Start of INFORMATION SHOWN

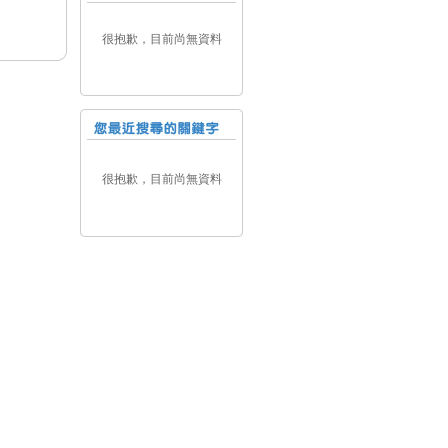
很抱歉，目前尚無資料
很抱歉，目前尚無資料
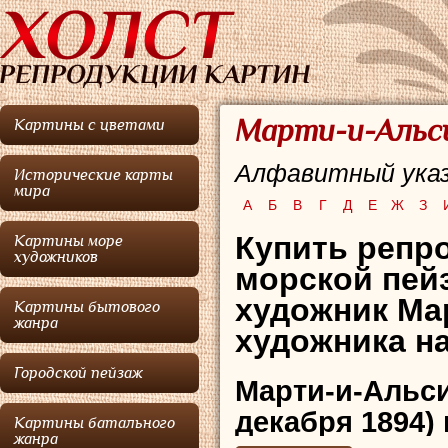
Марти-и-Альси
Картины с цветами
Алфавитный указ
Исторические карты
мира
А
Б
В
Г
Д
Е
Ж
З
Купить репро
Картины море
художников
морской пей
художник Ма
Картины бытового
жанра
художника на
Городской пейзаж
Марти-и-Альс
декабря 1894)
Картины батального
жанра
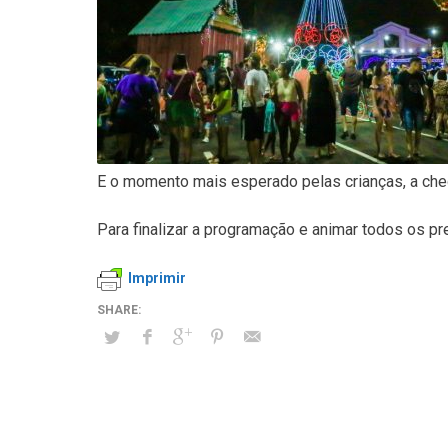
E o momento mais esperado pelas crianças, a chega
Para finalizar a programação e animar todos os p
Imprimir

End of INFORMATION SHOWN

▶ TASK DESCRIPTION:
Could you filter the entries above for lines holding the string "Картины" and copy them?

▶ SOLUTION BELOW:
Картины с цветами
Картины море
Картины бытового
Картины батального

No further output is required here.